For decades, US firms have listed securities on the Euromarkets on the basis of US GAAP. But the implication of the Transparency and Prospectus Directives is that for all securities admitted to trading in European markets by 2005, the issuing firms will have to produce financial reports on the basis of IAS. Further, the Transparency Directive does not effectively provide for grandfathering of existing securities. US firms and institutions remain huge issuers in the Euromarkets. We understand that Europe is now looking at these issues and considering whether USGAAP should be found "equivalent" or "comparable" for the purposes of the Directives. In the meantime, third party issuers are facing a period of tremendous uncertainty. Already, some are reportedly pulling back from the Euromarkets. Clearly, were this business to diminish, the Euromarkets would be smaller and less liquid, and the cost of raising capital for those firms continuing to use the Euromarkets higher. Such an outcome would be inconsistent with the noble objectives and growth ambitions of the FSAP. This issue should be tackled resolutely and expeditiously.

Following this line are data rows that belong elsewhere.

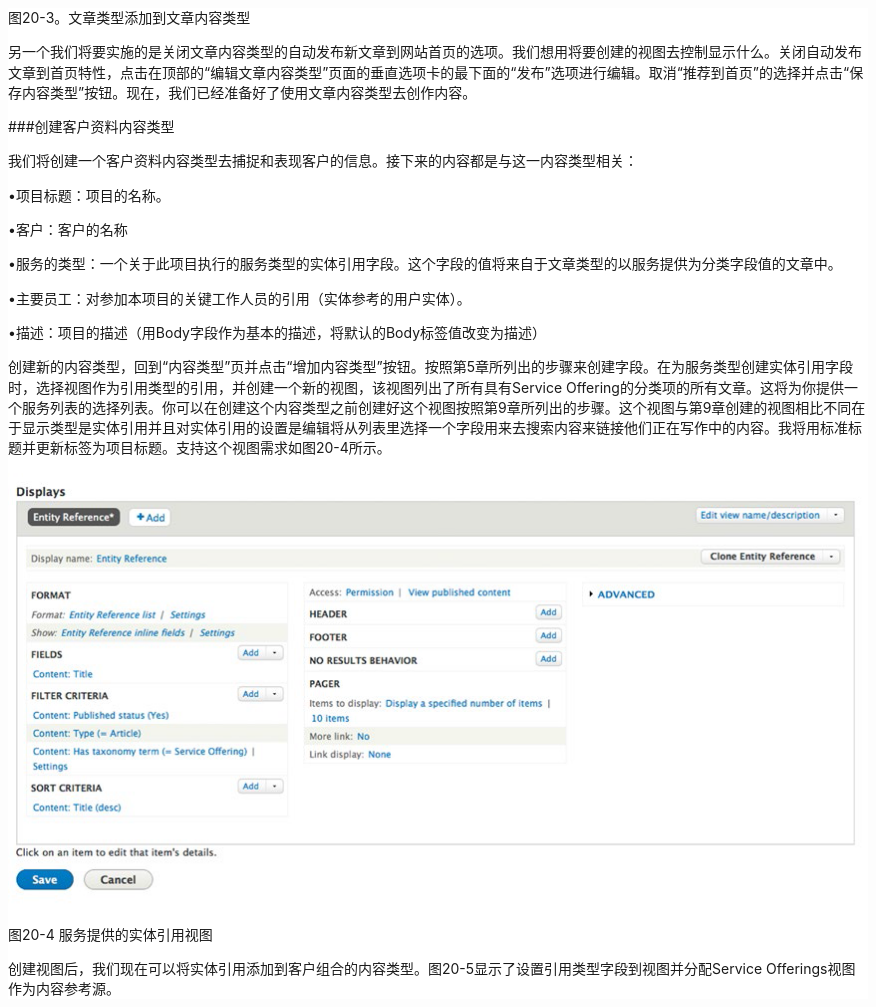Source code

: 图20-3。文章类型添加到文章内容类型

另一个我们将要实施的是关闭文章内容类型的自动发布新文章到网站首页的选项。我们想用将要创建的视图去控制显示什么。关闭自动发布文章到首页特性，点击在顶部的“编辑文章内容类型”页面的垂直选项卡的最下面的“发布”选项进行编辑。取消“推荐到首页”的选择并点击“保存内容类型”按钮。现在，我们已经准备好了使用文章内容类型去创作内容。

###创建客户资料内容类型

我们将创建一个客户资料内容类型去捕捉和表现客户的信息。接下来的内容都是与这一内容类型相关：

•项目标题：项目的名称。

•客户：客户的名称

•服务的类型：一个关于此项目执行的服务类型的实体引用字段。这个字段的值将来自于文章类型的以服务提供为分类字段值的文章中。

•主要员工：对参加本项目的关键工作人员的引用（实体参考的用户实体）。

•描述：项目的描述（用Body字段作为基本的描述，将默认的Body标签值改变为描述） 

创建新的内容类型，回到“内容类型”页并点击“增加内容类型”按钮。按照第5章所列出的步骤来创建字段。在为服务类型创建实体引用字段时，选择视图作为引用类型的引用，并创建一个新的视图，该视图列出了所有具有Service Offering的分类项的所有文章。这将为你提供一个服务列表的选择列表。你可以在创建这个内容类型之前创建好这个视图按照第9章所列出的步骤。这个视图与第9章创建的视图相比不同在于显示类型是实体引用并且对实体引用的设置是编辑将从列表里选择一个字段用来去搜索内容来链接他们正在写作中的内容。我将用标准标题并更新标签为项目标题。支持这个视图需求如图20-4所示。

![图20-4 服务提供的实体引用视图](../images/pic-20-4.png)

图20-4 服务提供的实体引用视图


创建视图后，我们现在可以将实体引用添加到客户组合的内容类型。图20-5显示了设置引用类型字段到视图并分配Service Offerings视图作为内容参考源。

Over the medium term, we also recognize that the FSAP faces many more challenges and that the European Commission and the member state Financial Services Committee are looking to the future. The presence of national clearing and settlement systems means that European cross-border transactions can cost 5 to 15 times higher than national costs. Reducing these costs would surely benefit European consumer welfare enormously. So would a reduction in impediments to cross-border pension fund activities. Corporate governance, enforcement and cross-border retail issues will also be important priorities.

Tackling all of these issues, dispelling uncertainty and creating a liberal and integrated cross-border European space for financial markets will be critical if the true promise of the FSAP is to be secured. We wish Europe the best in achieving these justifiably lofty and ambitious goals and we will be monitoring implementation closely.

In the wake of Sarbanes-Oxley, the SEC thoroughly discussed with European officials such issues as auditor independence, loans to bank executives and directors, certification of financial statements by CEOs and CFOs, and standards related to audit committees. While the letter and spirit of Sarbanes-Oxley were fully observed, EU concerns were accommodated. Notwithstanding some hiccoughs following the advent of the Public Company Accounting Oversight Board (PCAOB), the PCAOB launched bilateral talks with Europe and a healthy dialogue is underway.

Adding to this agenda, the FASB and IASB are working to converge global accounting standards. US officials are mindful of the bigger picture. Converged accounting standards -- each consistently applied, implemented and enforced -- would make accounting in the US and Europe a similar exercise, accelerating momentum toward an even more dynamic transatlantic capital market. Recent events on both sides of the Atlantic have underscored that neither of us is infallible and that the issue is not whether GAAP or IAS is better or worse -- rather, the issue is how to find the right balance between rules and principles underlying these standards, how to ensure effective implementation of accounting standards, and how to best strengthen investor confidence.

On our side, the United States intends to continue its close cooperative relations with Europe for the good of the transatlantic financial market, for the good of US-European relations, and for the good of the global economy. In doing so, we intend to buttress our close ties with the Commission, to build further bridges to the European Parliament and to strengthen our outreach with the private sector and member states.

In the final analysis, the US-EU financial market dialogue and regulatory cooperation will be constructing a pillar of the international financial architecture of the 21st century. Progress is being made, but many challenges lie ahead. The United States will remain engaged.